Il s'autorisa une grimace et un frisson.
— Ta famille vit à Bryne, je suppose ?
— Oui. Mes parents, mon frère et ma sœur. Tous ravis de me récupérer. Enfin, sauf mon père. Il le serait s'il avait encore toute sa tête, je suppose, mais ces derniers temps, il est surtout dans ses souvenirs d'il y a cinquante ans.
— Alzheimer ?
— Oui.
— Je suis désolée, je ne savais pas.
— C'est normal. Je ne le clame pas partout. Non que j'en ai honte... Ce sont des choses qui arrivent, naturellement, de plus en plus souvent. Mais je ne vois pas où je l'aurais placé dans la conversation.
Elle acquiesça, les bras croisés.
— Ta famille sait pour la Société ?
— Grands dieux, non ! Ma mère en ferait un infar. Déjà que mon frère est pilote d'hélicoptère... Laissons-la penser que je me contente de contempler un écran d'ordinateur ou une bande d'étudiants. Et de toute façon, c'est confidentiel, tu sais ça.
— Je n'ai jamais eu à me poser la question. Je n'ai pas lu les petits caractères.

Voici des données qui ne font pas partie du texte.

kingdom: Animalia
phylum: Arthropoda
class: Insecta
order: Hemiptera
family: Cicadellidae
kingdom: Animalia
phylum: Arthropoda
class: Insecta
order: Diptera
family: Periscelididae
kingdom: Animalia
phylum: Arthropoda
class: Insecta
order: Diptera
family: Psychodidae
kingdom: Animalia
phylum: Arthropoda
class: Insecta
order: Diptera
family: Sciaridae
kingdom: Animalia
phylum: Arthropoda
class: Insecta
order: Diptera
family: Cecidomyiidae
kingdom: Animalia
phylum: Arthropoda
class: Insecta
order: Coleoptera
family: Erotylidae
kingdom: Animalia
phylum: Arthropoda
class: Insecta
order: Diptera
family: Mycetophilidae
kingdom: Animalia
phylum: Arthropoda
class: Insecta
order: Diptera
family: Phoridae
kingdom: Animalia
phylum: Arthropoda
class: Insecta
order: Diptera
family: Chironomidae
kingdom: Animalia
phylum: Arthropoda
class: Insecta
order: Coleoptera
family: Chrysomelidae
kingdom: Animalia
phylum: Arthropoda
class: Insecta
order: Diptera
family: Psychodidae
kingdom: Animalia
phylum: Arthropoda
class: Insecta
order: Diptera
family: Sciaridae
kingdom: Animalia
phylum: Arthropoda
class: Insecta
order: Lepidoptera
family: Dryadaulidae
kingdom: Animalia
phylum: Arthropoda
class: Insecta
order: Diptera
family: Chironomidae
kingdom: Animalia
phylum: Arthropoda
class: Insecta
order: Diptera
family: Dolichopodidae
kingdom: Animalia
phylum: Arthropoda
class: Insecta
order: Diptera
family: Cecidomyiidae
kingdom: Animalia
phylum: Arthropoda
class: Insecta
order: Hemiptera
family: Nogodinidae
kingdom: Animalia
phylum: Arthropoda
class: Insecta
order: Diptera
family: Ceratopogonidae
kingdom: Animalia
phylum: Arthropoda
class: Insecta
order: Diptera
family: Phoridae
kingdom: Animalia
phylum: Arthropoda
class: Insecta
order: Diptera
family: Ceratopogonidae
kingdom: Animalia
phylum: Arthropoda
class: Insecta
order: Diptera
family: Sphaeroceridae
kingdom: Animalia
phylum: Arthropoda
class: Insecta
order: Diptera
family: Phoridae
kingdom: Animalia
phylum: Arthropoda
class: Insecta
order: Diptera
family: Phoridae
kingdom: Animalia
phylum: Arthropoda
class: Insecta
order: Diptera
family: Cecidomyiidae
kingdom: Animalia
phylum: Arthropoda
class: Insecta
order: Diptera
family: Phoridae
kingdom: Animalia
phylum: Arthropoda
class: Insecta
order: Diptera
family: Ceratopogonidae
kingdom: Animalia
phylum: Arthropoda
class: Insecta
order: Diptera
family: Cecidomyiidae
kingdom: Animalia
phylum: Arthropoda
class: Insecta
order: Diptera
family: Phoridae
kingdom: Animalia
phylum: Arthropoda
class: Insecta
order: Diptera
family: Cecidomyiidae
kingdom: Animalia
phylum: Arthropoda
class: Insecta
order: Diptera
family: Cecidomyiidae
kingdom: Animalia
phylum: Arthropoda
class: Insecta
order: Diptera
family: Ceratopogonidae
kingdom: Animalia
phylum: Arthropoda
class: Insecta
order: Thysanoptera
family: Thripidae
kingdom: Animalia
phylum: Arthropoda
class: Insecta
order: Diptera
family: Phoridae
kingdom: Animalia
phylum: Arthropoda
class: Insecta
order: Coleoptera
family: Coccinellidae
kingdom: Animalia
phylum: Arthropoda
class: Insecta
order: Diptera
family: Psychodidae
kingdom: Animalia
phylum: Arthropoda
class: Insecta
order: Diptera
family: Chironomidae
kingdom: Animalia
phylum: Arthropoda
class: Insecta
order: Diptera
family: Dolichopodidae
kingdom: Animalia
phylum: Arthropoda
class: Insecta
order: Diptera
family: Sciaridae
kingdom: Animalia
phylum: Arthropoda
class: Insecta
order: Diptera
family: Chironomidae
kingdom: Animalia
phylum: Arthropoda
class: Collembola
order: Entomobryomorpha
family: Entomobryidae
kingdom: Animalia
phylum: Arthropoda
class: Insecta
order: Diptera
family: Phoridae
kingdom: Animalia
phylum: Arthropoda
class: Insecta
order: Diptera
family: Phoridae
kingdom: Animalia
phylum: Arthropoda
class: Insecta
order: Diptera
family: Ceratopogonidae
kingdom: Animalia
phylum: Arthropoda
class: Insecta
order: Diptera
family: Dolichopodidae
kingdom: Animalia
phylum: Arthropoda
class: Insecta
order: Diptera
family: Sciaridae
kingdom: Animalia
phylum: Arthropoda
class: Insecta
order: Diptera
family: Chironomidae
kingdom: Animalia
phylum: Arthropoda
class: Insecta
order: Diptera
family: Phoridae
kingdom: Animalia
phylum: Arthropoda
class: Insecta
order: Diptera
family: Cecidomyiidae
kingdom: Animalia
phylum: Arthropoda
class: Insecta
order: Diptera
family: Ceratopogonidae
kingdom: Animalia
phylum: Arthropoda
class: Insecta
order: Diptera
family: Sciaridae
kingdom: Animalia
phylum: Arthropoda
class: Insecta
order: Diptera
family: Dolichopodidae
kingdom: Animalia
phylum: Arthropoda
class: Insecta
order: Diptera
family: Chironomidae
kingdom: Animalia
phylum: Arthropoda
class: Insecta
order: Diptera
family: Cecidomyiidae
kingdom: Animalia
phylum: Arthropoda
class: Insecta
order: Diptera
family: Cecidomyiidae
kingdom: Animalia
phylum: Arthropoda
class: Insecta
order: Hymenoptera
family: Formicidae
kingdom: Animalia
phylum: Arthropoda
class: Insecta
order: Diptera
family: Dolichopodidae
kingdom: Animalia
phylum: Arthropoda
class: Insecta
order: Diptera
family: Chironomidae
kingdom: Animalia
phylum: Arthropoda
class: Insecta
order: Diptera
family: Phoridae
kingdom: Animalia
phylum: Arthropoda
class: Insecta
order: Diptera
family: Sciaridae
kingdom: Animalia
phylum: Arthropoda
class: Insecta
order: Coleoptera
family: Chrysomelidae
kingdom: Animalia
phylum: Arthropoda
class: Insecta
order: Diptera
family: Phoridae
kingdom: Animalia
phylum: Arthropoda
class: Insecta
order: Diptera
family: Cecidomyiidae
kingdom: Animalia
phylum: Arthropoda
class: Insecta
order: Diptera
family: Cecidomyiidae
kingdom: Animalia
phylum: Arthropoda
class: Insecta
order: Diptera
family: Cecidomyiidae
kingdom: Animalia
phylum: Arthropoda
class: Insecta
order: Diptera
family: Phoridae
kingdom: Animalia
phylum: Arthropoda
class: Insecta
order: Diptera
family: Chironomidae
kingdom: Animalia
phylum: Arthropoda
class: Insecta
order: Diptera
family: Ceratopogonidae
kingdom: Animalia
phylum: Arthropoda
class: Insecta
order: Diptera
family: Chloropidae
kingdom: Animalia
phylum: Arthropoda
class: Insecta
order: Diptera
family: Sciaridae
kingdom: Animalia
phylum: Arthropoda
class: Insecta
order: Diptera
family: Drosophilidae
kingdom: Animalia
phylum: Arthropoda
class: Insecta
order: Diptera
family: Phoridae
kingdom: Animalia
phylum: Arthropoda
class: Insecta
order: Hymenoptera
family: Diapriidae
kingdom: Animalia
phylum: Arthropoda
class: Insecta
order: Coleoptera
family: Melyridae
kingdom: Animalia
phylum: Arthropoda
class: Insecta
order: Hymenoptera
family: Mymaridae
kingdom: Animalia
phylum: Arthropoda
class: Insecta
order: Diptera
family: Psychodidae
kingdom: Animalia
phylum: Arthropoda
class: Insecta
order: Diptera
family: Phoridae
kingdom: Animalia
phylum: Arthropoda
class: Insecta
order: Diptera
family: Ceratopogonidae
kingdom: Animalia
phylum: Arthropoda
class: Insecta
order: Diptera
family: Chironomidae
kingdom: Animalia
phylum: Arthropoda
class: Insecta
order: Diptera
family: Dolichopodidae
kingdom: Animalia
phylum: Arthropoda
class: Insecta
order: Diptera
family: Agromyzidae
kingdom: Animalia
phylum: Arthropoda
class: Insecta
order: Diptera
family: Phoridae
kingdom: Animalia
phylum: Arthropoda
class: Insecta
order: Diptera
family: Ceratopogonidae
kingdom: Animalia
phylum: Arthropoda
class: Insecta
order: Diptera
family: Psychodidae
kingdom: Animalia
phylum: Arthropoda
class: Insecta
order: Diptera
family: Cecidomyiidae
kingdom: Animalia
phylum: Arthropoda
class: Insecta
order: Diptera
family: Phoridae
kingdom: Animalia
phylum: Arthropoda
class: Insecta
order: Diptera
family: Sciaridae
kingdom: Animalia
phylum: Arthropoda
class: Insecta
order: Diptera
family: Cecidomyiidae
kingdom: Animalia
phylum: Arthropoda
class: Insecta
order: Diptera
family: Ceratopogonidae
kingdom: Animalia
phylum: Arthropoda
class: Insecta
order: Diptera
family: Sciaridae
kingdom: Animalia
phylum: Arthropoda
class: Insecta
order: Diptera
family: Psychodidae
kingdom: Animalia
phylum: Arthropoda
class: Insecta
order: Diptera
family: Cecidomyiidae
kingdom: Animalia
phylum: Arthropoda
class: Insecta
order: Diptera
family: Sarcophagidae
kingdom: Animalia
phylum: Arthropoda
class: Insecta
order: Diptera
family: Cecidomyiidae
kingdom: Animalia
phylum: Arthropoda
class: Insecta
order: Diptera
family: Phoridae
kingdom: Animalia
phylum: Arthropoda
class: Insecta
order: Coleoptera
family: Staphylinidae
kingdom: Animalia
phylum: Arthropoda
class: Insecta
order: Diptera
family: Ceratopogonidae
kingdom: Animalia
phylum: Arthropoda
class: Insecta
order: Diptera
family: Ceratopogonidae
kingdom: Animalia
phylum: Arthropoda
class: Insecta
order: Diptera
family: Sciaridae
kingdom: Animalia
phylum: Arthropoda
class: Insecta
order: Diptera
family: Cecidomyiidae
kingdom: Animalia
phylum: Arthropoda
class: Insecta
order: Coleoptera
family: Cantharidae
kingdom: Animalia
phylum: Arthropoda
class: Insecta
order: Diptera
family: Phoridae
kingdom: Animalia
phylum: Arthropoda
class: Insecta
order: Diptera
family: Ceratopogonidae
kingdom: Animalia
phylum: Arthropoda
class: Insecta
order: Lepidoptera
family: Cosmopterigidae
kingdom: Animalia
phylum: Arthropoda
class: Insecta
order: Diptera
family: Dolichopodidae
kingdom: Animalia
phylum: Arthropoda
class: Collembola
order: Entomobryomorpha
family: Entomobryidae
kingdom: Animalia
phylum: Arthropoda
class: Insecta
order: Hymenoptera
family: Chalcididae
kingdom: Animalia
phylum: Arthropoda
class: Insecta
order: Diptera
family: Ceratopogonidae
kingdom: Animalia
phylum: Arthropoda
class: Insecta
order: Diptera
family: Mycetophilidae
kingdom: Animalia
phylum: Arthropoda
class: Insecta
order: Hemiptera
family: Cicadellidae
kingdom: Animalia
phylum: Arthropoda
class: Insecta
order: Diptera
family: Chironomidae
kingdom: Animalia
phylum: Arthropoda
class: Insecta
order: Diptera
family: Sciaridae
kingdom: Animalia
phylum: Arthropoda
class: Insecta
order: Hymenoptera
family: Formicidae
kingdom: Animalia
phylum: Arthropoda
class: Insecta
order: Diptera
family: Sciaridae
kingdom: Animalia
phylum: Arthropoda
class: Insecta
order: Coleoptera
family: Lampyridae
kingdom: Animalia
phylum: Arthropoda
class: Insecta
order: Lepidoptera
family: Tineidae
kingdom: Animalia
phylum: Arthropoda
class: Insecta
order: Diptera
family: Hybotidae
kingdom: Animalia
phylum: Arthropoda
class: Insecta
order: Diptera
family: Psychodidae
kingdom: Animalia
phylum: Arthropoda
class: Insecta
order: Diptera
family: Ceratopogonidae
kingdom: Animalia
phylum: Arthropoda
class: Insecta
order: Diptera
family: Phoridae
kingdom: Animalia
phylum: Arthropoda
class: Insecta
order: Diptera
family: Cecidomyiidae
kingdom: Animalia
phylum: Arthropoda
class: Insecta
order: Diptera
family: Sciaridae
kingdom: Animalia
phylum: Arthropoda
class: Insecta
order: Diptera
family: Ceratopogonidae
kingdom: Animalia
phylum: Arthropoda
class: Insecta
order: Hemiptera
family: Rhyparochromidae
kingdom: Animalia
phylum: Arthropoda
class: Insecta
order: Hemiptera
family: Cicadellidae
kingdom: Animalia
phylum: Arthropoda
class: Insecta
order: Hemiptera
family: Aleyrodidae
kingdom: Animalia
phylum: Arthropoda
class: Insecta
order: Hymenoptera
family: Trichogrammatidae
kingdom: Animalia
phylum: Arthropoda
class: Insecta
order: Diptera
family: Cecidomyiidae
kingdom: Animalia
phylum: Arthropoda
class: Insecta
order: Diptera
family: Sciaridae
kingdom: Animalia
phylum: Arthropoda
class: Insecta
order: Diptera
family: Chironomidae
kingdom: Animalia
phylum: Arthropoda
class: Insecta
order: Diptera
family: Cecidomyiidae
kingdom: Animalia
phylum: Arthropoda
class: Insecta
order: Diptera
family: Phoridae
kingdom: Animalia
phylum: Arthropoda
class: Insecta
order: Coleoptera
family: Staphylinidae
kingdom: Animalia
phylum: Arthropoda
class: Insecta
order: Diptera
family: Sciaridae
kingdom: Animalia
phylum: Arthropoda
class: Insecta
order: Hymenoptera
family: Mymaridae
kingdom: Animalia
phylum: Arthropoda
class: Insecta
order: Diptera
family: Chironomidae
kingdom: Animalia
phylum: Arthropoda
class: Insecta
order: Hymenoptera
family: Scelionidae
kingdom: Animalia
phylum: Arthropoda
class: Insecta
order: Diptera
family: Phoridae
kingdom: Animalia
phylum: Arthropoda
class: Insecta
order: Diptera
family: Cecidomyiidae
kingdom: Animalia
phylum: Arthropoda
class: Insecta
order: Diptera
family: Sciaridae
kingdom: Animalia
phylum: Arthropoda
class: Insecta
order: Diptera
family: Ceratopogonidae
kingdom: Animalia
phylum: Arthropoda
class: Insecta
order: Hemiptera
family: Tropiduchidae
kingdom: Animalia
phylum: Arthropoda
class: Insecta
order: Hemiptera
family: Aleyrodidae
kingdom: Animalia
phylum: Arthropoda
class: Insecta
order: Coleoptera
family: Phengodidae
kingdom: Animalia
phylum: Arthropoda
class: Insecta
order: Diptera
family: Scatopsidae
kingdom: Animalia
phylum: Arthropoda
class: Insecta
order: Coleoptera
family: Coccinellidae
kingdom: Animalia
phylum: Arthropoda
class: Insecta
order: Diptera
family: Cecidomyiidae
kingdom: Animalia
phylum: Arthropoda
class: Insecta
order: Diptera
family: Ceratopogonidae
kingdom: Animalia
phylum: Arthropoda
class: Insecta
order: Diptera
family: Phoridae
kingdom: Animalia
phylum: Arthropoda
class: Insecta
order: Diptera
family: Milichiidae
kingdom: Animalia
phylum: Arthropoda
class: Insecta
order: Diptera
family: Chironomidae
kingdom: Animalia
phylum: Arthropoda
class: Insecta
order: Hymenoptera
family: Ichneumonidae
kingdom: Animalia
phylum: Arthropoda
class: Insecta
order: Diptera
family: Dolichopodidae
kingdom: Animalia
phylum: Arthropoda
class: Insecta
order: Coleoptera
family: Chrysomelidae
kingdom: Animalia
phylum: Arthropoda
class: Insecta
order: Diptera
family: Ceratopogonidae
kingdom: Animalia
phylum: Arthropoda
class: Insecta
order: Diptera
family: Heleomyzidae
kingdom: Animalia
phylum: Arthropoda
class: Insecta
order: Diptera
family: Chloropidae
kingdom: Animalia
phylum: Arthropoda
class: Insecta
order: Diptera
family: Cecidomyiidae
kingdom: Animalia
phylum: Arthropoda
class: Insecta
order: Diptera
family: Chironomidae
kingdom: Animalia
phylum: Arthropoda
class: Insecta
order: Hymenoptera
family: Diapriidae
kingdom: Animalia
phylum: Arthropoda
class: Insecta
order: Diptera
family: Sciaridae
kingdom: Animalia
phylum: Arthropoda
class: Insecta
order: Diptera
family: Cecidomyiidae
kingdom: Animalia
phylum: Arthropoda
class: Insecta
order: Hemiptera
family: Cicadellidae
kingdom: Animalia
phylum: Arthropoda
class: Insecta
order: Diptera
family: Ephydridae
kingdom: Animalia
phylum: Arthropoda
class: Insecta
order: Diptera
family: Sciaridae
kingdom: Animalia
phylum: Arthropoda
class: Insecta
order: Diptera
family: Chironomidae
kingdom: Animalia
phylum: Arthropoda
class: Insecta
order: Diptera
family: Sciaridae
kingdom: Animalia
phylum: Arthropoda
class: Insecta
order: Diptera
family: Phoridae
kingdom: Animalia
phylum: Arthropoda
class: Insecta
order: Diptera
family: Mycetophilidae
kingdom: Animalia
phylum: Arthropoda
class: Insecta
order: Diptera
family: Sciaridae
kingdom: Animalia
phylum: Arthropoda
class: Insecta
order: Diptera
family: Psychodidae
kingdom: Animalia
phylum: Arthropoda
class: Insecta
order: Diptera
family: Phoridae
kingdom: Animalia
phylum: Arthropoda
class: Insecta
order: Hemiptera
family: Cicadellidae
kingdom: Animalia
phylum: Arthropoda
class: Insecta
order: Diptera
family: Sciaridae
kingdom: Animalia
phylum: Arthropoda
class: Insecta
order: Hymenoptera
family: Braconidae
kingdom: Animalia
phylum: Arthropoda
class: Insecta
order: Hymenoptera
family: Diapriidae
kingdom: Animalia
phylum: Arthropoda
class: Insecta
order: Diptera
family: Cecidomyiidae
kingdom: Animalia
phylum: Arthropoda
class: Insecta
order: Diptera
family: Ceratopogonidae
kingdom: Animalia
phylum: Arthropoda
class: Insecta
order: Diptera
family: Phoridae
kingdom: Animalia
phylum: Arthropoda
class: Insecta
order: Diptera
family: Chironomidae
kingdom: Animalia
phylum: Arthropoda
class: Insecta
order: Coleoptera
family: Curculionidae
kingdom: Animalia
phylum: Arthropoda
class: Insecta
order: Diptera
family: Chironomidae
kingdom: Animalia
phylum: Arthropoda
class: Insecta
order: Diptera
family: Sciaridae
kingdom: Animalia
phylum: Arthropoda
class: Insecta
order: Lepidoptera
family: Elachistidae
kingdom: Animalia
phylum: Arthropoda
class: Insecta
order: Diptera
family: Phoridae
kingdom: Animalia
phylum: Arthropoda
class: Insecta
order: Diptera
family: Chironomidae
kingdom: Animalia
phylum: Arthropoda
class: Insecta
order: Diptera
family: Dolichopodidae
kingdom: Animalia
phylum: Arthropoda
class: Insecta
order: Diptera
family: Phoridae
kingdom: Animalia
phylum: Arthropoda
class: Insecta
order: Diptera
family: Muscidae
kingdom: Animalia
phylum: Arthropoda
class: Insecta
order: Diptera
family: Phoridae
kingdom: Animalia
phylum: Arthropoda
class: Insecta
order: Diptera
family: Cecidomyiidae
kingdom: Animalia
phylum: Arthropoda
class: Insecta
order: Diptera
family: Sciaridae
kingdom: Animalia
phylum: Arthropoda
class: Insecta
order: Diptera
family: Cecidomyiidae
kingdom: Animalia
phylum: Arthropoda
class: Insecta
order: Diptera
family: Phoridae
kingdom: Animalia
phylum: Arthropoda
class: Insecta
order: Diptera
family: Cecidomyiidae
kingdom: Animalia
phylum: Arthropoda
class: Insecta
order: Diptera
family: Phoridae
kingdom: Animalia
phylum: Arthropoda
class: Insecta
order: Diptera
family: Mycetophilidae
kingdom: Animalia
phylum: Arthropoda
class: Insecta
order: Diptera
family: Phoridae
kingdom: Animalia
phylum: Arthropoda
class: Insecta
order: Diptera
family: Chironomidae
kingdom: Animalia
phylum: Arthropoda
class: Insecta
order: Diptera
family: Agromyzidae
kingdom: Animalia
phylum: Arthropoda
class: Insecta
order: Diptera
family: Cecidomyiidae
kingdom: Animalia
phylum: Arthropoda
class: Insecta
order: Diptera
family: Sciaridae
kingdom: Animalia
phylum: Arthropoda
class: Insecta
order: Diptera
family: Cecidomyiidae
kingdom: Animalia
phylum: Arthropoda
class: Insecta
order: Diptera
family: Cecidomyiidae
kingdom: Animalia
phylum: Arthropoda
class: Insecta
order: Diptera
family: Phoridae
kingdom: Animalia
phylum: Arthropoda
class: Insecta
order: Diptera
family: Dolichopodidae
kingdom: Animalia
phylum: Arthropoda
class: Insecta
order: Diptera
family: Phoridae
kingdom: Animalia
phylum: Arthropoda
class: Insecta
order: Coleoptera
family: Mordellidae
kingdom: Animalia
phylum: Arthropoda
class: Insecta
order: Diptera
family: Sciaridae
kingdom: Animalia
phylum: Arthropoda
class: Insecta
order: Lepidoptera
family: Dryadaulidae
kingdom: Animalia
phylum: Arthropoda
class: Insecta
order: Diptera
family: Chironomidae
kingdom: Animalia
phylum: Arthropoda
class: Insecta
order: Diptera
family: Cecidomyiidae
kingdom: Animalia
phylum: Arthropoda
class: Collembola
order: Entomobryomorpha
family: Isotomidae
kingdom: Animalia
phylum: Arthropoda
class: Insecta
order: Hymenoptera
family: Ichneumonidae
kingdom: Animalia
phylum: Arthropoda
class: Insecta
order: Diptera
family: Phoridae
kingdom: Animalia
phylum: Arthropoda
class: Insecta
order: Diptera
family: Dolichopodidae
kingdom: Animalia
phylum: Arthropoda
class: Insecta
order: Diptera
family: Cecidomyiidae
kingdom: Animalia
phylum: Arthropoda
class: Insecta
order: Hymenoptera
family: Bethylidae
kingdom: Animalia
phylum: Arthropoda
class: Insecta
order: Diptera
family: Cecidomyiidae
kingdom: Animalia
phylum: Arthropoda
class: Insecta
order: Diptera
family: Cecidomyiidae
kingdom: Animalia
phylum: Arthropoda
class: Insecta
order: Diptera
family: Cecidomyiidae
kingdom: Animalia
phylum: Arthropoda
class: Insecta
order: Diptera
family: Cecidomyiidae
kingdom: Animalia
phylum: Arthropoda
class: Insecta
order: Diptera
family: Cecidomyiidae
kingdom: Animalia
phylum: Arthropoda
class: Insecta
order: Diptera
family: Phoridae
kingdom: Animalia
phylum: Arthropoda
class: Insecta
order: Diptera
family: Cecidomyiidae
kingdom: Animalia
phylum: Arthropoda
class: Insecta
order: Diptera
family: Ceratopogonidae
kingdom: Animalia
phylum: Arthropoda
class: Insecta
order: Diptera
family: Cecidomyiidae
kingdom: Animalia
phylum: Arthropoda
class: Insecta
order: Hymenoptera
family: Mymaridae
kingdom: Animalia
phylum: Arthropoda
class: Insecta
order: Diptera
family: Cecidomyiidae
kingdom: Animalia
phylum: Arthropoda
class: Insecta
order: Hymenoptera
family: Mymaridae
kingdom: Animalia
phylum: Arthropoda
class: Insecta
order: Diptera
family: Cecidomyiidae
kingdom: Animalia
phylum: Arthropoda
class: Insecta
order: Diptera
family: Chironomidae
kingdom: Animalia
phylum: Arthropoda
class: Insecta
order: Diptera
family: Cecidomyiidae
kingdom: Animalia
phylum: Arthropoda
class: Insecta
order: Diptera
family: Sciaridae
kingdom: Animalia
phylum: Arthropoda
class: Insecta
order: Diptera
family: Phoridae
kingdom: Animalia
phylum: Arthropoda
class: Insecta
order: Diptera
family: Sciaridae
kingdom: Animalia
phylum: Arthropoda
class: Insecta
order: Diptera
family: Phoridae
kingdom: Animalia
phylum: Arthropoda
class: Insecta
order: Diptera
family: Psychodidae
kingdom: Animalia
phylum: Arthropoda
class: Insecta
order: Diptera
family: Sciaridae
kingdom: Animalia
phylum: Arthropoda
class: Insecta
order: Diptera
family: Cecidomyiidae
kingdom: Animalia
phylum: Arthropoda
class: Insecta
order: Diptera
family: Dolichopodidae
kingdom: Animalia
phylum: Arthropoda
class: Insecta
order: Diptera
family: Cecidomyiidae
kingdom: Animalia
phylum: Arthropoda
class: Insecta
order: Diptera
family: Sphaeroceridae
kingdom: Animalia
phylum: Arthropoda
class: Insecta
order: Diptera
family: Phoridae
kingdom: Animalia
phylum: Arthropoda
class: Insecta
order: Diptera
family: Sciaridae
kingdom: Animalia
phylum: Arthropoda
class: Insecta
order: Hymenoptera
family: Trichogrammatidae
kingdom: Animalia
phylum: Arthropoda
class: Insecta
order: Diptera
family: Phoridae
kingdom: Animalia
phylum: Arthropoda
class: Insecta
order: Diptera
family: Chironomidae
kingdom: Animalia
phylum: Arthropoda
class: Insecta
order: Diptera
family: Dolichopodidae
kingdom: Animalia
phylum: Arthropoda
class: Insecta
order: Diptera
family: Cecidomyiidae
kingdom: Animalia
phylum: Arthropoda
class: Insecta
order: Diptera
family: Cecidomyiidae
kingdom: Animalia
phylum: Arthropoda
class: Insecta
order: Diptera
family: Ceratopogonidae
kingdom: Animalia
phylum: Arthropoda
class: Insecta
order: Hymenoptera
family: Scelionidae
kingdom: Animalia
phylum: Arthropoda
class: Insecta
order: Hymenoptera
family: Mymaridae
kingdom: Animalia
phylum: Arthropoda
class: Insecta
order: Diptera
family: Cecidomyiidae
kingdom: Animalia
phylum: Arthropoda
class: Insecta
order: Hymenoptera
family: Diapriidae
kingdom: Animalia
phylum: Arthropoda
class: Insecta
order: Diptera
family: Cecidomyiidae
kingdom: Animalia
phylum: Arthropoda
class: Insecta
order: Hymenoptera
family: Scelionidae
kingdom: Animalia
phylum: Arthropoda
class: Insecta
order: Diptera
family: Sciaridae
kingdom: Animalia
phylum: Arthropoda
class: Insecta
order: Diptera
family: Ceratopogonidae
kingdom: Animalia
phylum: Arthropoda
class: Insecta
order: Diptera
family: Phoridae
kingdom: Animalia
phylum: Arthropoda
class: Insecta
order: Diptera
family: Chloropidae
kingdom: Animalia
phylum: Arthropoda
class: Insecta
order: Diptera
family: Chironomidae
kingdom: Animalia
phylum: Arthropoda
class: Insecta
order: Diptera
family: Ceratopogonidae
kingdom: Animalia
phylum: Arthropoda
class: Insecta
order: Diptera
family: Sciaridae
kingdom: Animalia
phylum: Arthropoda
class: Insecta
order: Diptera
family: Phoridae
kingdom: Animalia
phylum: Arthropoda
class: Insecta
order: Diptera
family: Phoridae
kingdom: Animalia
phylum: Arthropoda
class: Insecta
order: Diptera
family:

Ce fut à son tour de hocher la tête. Il freina et traversa la voie. Ils étaient arrivés à l'embranchement de la S122 dont le nom en caractères noirs luisait sur un panneau jaune vif. La route était caillouteuse, non asphaltée, criblée de trous, et Laura comprit la nécessité du 4x4. Avec la neige, au cœur de l'hiver, cela devait être encore pire. Ils furent secoués sur les premiers mètres puis Gareth trouva ses marques et parvint à leur tracer un itinéraire plus doux.
Ils s'enfonçaient désormais dans une forêt de bouleaux et d'épinettes noires, s'ouvrant de temps en temps sur des clairières de mousse jaune et de terre sombre. Un écureuil traversa la route, presque sous leurs roues puis s'arrêta sur le bord et les invectiva. Laura lui trouva un air vaguement démoniaque, avec ses dents proéminentes dans son faciès de rat. Des touffes de champignons jaillissaient parfois au pied des arbres, des oiseaux fusaient devant eux puis disparaissaient dans les branchages.
La piste était trop étroite pour que deux véhicules d'y croisent mais, de temps en temps, un élargissement dans la voie permettait ces très rares cas de figure. Le ciel était désormais clair, presque blanc, et Laura croisa les doigts pour qu'il ne pleuve pas.
Par sécurité, elle vérifia que le téléphone satellitaire fonctionnait. Elle savait qu'on ne l'appellerait qu'en cas d'urgence, que l'équipe criminalistique était parfaitement capable de lui suppléer pour la plupart des situations ordinaires, mais on ne savait jamais ce qui pouvait arriver. Rassurée par la présence des petites barres de réseau, elle le reposa dans le vide-poches entre les sièges, et retourna au paysage.
Elle n'avait jamais arpenté ces forêts du nord, à la fois sévères et froides, dont le couvert était si dense qu'il mangeait parfois complètement le ciel. S'y frayer un passage devait être difficile, car les branches des conifères, acérées, formaient une barrière peu engageante. Un chemin déboucha sur la droite, assez large pour laisser passer une voiture qui n'aurait pas peur de se griffer les ailes, mais Gareth n'y prêta guère attention. A son expression, Laura devina qu'il n'avait pas une grande habitude de la conduite tout-terrain et elle ne tenta pas de relancer la conversation, s'enfonçant plutôt dans une torpeur tranquille, bien au chaud, sans trop penser au froid qui la remplacerait bientôt.
— Il y a un thermos de café sur le siège arrière, dit soudain Gareth.
Laura s'arracha à son demi-sommeil.
— Tu en veux ?
— Non. Pour toi. Je me ferai un thé dès que nous aurons allumé le feu.
— C'est très prévenant de ta part.
Il esquissa un sourire mais ne dit rien tandis qu'elle se contorsionnait pour attraper le thermos. Une bosse dans la route les fit sursauter.
— Je pense que je vais attendre qu'on y soit.
— Je peux m'arrêter trois minutes.
— Ça ira. De toute façon, ce sera plus opportun quand l'hiver aura repris ses quartiers dans ma carcasse.
— Avec toutes les couches que tu as, tu vas survivre, promis.